There’s been no response from the Herald Sun or cartoonist Mark Knight to my piece on Friday about racist and discriminatory depictions of departing Telstra CEO Sol Trujillo.

However, regular Aussies have taken it upon themselves to defend the tabloid and the Australian media generally in the Comments section of Crikey.

Of course, I didn’t accuse any of these individuals of being racist — I don’t even know them. My criticism was leveled only at the Herald Sun and the media more generally.

Yet some Crikey readers have reacted by taking issue with me personally, accusing me of being “behind the door when a sense of humour was being handed out” and telling me to “grow up mate”, “stop looking for things to take offence at” and “get a life”.

I’ve got broad shoulders (oh yes, they could have insulted me about my weight too) and I can take it, but I am worried by the implications, especially the apparent inability of some Australians to recognise racism when it’s in front of them and willingness to defend it when it’s not even their fight.

Some rationalised it. For example, one reader asked: “Since when is being a Mexican on a donkey a bad thing?”

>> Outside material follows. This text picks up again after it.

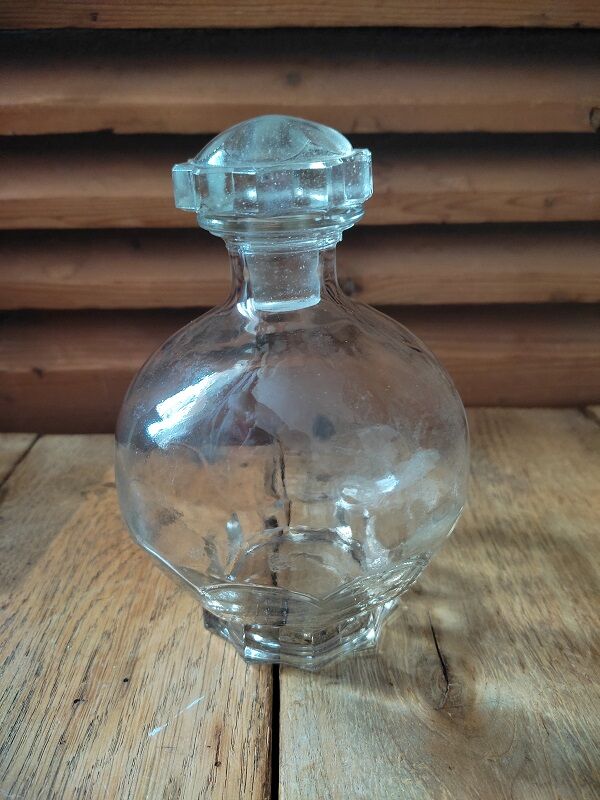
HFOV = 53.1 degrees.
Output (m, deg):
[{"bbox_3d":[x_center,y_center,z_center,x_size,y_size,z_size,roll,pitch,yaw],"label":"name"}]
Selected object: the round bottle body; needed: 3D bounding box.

Since it’s used as a racial stereotype, that’s when! It’s exactly analogous to drawing Marcia Hines eating watermelon and picking cotton because she’s African-American or former Ford CEO Jac Nasser as a kebab-eating Lebanese gang member because — well, you know, ha ha ha — that’s what THOSE people are really like.

Three Crikey readers raised technicalities about definitions of “race”, one offering me — condescendingly — a “Pro-tip: Mexican is not a race”.

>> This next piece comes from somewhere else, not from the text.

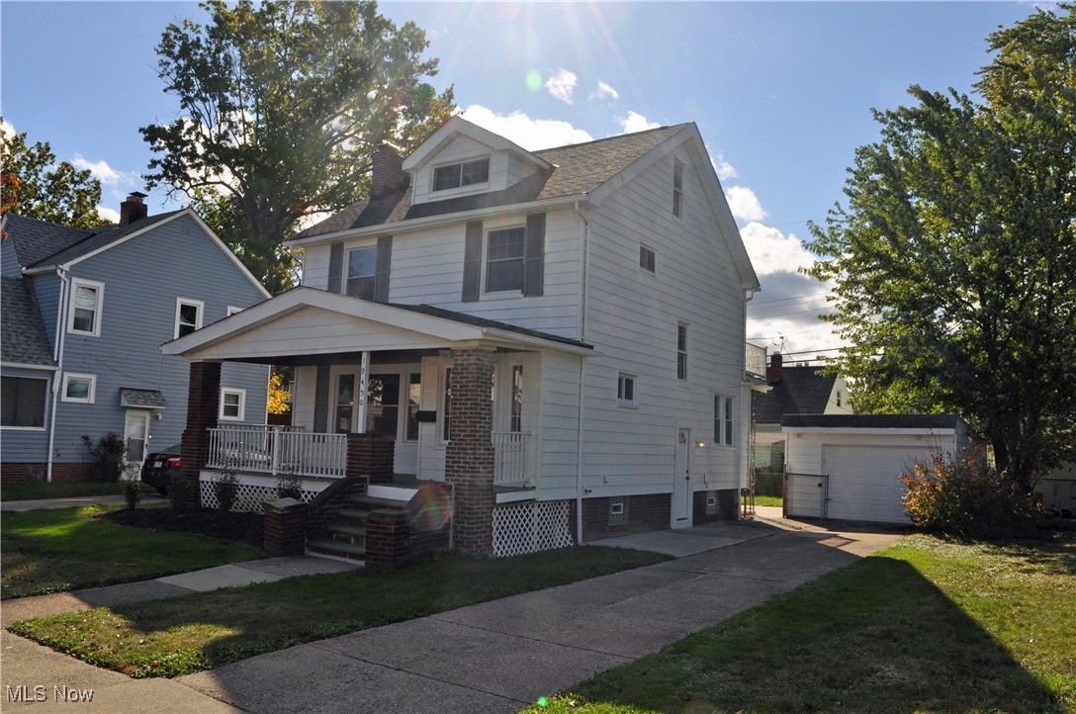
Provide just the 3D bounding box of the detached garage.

I agree. Mexico is a multi-racial society. But the “cartoon Mexican” is a racial stereotype, as it portrays all citizens of Mexico as having shared behavioural characteristics. That is neither political satire nor fair comment.

And then other readers cited practical issues confronting the cartoonist: “So how would you depict someone you wanted to suggest was a ‘thieving bandido’, given they were of Mexican extraction?”

Why is anyone’s “extraction” in any way relevant to his performance as Telstra CEO? Did cartoonists feel compelled to draw former CEO Ziggy Zwitkowski (born in Germany) in lederhosen and eating a bratwurst? And would that have been fair game, just because he had a funny, foreign-sounding name?

By all means show Trujillo as a “fat cat” or a scoundrel, boarding a flight back to America with his pockets stuffed full of Aussie dollars — that’s satire. But don’t show him wearing a sombrero and riding a donkey when the guy isn’t even Mexican!

Maybe if Trujillo shows the US Internal Revenue Service his Australian press clippings he’ll be able to convince them that he really IS Mexican and avoid US taxes on his massive payout. Now that would be funny.

But if you won’t hear it locally, then be prepared to hear it from international observers. Eric Ellis wrote in Fortune magazine in 2006 that Trujillo “has become the foreigner Australians most delight in mocking. Cartoonists depict him in a sombrero astride a donkey, while shock jocks mimic an imagined Mexican accent, even though the Wyoming native’s family came to the U.S. 200 years ago.”

When one looks at the way Trujillo has been dealt with in the Australian media, there’s an important lesson here for Telstra’s Board. If they want to enhance the telco’s struggling public and media image then, when appointing Sol’s successor, the Trujillo experience suggests the Board should pay more attention to a candidate’s name and ethnic background than it does to his or her qualifications and experience.

Try telling me that’s not racist… and illegal.